> **SOURCE DATA**:
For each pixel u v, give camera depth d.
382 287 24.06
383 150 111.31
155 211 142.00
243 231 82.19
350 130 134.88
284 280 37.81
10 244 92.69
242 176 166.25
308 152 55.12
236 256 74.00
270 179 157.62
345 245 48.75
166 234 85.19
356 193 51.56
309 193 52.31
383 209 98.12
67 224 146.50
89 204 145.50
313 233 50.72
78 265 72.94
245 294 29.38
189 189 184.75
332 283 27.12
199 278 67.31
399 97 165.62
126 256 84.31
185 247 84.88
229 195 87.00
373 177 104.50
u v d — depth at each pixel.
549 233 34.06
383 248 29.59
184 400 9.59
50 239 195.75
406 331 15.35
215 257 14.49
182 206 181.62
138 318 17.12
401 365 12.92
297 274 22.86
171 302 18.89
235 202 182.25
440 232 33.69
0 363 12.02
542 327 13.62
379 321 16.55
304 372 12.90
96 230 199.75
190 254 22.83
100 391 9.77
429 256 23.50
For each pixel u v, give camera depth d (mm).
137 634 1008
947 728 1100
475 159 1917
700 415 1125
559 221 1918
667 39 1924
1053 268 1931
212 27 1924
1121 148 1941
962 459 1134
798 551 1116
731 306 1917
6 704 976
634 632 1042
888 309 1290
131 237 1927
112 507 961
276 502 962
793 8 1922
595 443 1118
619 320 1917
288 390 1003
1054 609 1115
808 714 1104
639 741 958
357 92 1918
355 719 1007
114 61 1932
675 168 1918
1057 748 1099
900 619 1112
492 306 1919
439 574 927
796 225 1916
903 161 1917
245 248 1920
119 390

> **TASK TO CARRY OUT**: Start at the first line of the entries and stop at the line with "212 27 1924". Retype each of those lines exactly, both ends included.

> **COMPLETED EXERCISE**:
For each pixel u v, give camera depth d.
382 287 24.06
383 150 111.31
155 211 142.00
243 231 82.19
350 130 134.88
284 280 37.81
10 244 92.69
242 176 166.25
308 152 55.12
236 256 74.00
270 179 157.62
345 245 48.75
166 234 85.19
356 193 51.56
309 193 52.31
383 209 98.12
67 224 146.50
89 204 145.50
313 233 50.72
78 265 72.94
245 294 29.38
189 189 184.75
332 283 27.12
199 278 67.31
399 97 165.62
126 256 84.31
185 247 84.88
229 195 87.00
373 177 104.50
u v d — depth at each pixel.
549 233 34.06
383 248 29.59
184 400 9.59
50 239 195.75
406 331 15.35
215 257 14.49
182 206 181.62
138 318 17.12
401 365 12.92
297 274 22.86
171 302 18.89
235 202 182.25
440 232 33.69
0 363 12.02
542 327 13.62
379 321 16.55
304 372 12.90
96 230 199.75
190 254 22.83
100 391 9.77
429 256 23.50
For each pixel u v, give camera depth d (mm).
137 634 1008
947 728 1100
475 159 1917
700 415 1125
559 221 1918
667 39 1924
1053 268 1931
212 27 1924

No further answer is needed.